Comme nous l’avons toujours su, toi et moi, Renfrew était un enfant gâté. Peut-on imaginer un être possédant à la fois son charme, sa fortune et son intelligence ? Son grand défaut était de ne jamais se laisser troubler par l’avenir. Avec sa personnalité brillante, avec, dans son sillage, toutes ces femmes, tous ces flatteurs qui l’adoraient comme un dieu, il n’avait guère le temps de se préoccuper d’autre chose que du présent.
Les réalités de la vie tombaient sur lui comme la foudre. Il a pu quitter ses trois ex-femmes – et elles n’étaient pas tellement ex, si tu veux mon avis – sans se rendre compte que c’était pour toujours.
La soirée d’adieu était suffisante pour plonger n’importe qui dans un brouillard mental par rapport à la réalité. Se réveiller cent ans plus tard et s’apercevoir que les êtres aimés se sont flétris, sont morts, qu’ils sont la proie des vers…
(C’est délibérément que j’emploie un langage aussi cru car, quelles que soient ses censures, l’esprit humain envisage les choses sous des angles terriblement étranges.)
J’escomptais personnellement que Pelham agirait comme une sorte de soutien psychologique pour Renfrew, et nous savons l’un et l’autre qu’il n’ignorait pas à quel point il avait de l’influence sur lui. Il faudra trouver un substitut à cette influence. Essaye d’imaginer quelque chose tout en t’occupant de ton travail de routine, Bill. Quand nous nous réveillerons au terme de ces cinq cents années, nous aurons à vivre avec ce garçon.
Arrache cette feuille. Le reste est de nature strictement technique.
Ned.
Je brûlai la lettre dans l’incinérateur. Après avoir examiné les deux hommes endormis – leur immobilité était celle, funèbre, des gisants – je regagnai la salle de contrôle.
Sur l’écran d’observation, je vis un soleil brillant, un joyau serti dans un velour noir. Son éclat était resplendissant.
Alpha du Centaure avait la luminosité la plus intense. Il était encore impossible de distinguer ses soleils et ceux du Proxima, mais leurs lueurs combinées donnaient une impression de majestueuse grandeur.
Je bouillais d’excitation et je pris soudain conscience du caractère grandiose de notre voyage. Nous étions les premiers hommes à nous être envolés pour le Centaure, les premiers à avoir l’audace de s’élancer vers les étoiles.
Même la pensée de la Terre était incapable d’atténuer mon émerveillement croissant, la pensée que sept, peut-être huit générations étaient nées depuis notre départ, la pensée que la jeune fille qui m’avait laissé le doux souvenir de ses lèvres rouges était maintenant pour ses descendants – si encore ils se rappelaient son nom – leur arrière-arrière-arrière-arrière-grand-mère.

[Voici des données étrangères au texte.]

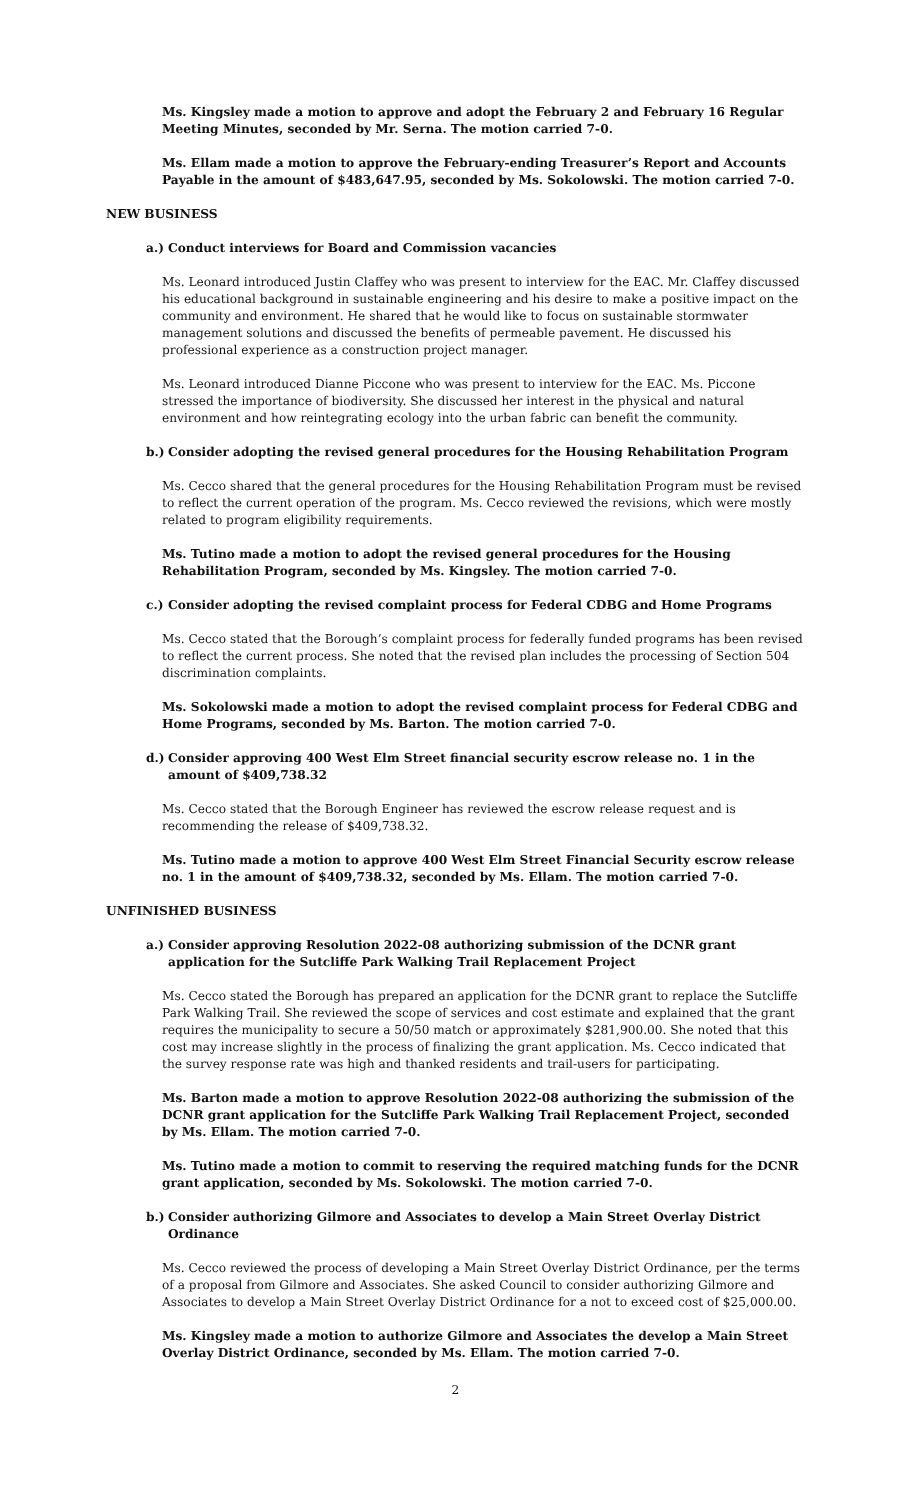Ms. Kingsley made a motion to approve and adopt the February 2 and February 16 Regular Meeting Minutes, seconded by Mr. Serna. The motion carried 7-0.
Ms. Ellam made a motion to approve the February-ending Treasurer’s Report and Accounts Payable in the amount of $483,647.95, seconded by Ms. Sokolowski. The motion carried 7-0.
NEW BUSINESS
a.) Conduct interviews for Board and Commission vacancies
Ms. Leonard introduced Justin Claffey who was present to interview for the EAC. Mr. Claffey discussed his educational background in sustainable engineering and his desire to make a positive impact on the community and environment. He shared that he would like to focus on sustainable stormwater management solutions and discussed the benefits of permeable pavement. He discussed his professional experience as a construction project manager.
Ms. Leonard introduced Dianne Piccone who was present to interview for the EAC. Ms. Piccone stressed the importance of biodiversity. She discussed her interest in the physical and natural environment and how reintegrating ecology into the urban fabric can benefit the community.
b.) Consider adopting the revised general procedures for the Housing Rehabilitation Program
Ms. Cecco shared that the general procedures for the Housing Rehabilitation Program must be revised to reflect the current operation of the program. Ms. Cecco reviewed the revisions, which were mostly related to program eligibility requirements.
Ms. Tutino made a motion to adopt the revised general procedures for the Housing Rehabilitation Program, seconded by Ms. Kingsley. The motion carried 7-0.
c.) Consider adopting the revised complaint process for Federal CDBG and Home Programs
Ms. Cecco stated that the Borough’s complaint process for federally funded programs has been revised to reflect the current process. She noted that the revised plan includes the processing of Section 504 discrimination complaints.
Ms. Sokolowski made a motion to adopt the revised complaint process for Federal CDBG and Home Programs, seconded by Ms. Barton. The motion carried 7-0.
d.) Consider approving 400 West Elm Street financial security escrow release no. 1 in the amount of $409,738.32
Ms. Cecco stated that the Borough Engineer has reviewed the escrow release request and is recommending the release of $409,738.32.
Ms. Tutino made a motion to approve 400 West Elm Street Financial Security escrow release no. 1 in the amount of $409,738.32, seconded by Ms. Ellam. The motion carried 7-0.
UNFINISHED BUSINESS
a.) Consider approving Resolution 2022-08 authorizing submission of the DCNR grant application for the Sutcliffe Park Walking Trail Replacement Project
Ms. Cecco stated the Borough has prepared an application for the DCNR grant to replace the Sutcliffe Park Walking Trail. She reviewed the scope of services and cost estimate and explained that the grant requires the municipality to secure a 50/50 match or approximately $281,900.00. She noted that this cost may increase slightly in the process of finalizing the grant application. Ms. Cecco indicated that the survey response rate was high and thanked residents and trail-users for participating.
Ms. Barton made a motion to approve Resolution 2022-08 authorizing the submission of the DCNR grant application for the Sutcliffe Park Walking Trail Replacement Project, seconded by Ms. Ellam. The motion carried 7-0.
Ms. Tutino made a motion to commit to reserving the required matching funds for the DCNR grant application, seconded by Ms. Sokolowski. The motion carried 7-0.
b.) Consider authorizing Gilmore and Associates to develop a Main Street Overlay District Ordinance
Ms. Cecco reviewed the process of developing a Main Street Overlay District Ordinance, per the terms of a proposal from Gilmore and Associates. She asked Council to consider authorizing Gilmore and Associates to develop a Main Street Overlay District Ordinance for a not to exceed cost of $25,000.00.
Ms. Kingsley made a motion to authorize Gilmore and Associates the develop a Main Street Overlay District Ordinance, seconded by Ms. Ellam. The motion carried 7-0.
2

C’était là une notion qui, dans son ampleur, avait quelque chose de trop écrasant pour présenter encore une signification émotionnelle.
Je fis ce que j’avais à faire, pris ma troisième dose de drogue et me recouchai. Quand je m’endormis, je n’avais pas trouvé de plan en ce qui concernait Renfrew.
Les sonnettes d’alarme retentissaient lorsque je m’éveillai.
Je ne bougeai pas immédiatement. Il n’y avait pas d’autre solution. Si j’avais remué, j’aurais perdu conscience. Bien que cette seule idée fût un supplice mental, je comprenais que, quel que fût le danger, la méthode la plus rapide consistait à suivre scrupuleusement chaque détail de la routine à la seconde près.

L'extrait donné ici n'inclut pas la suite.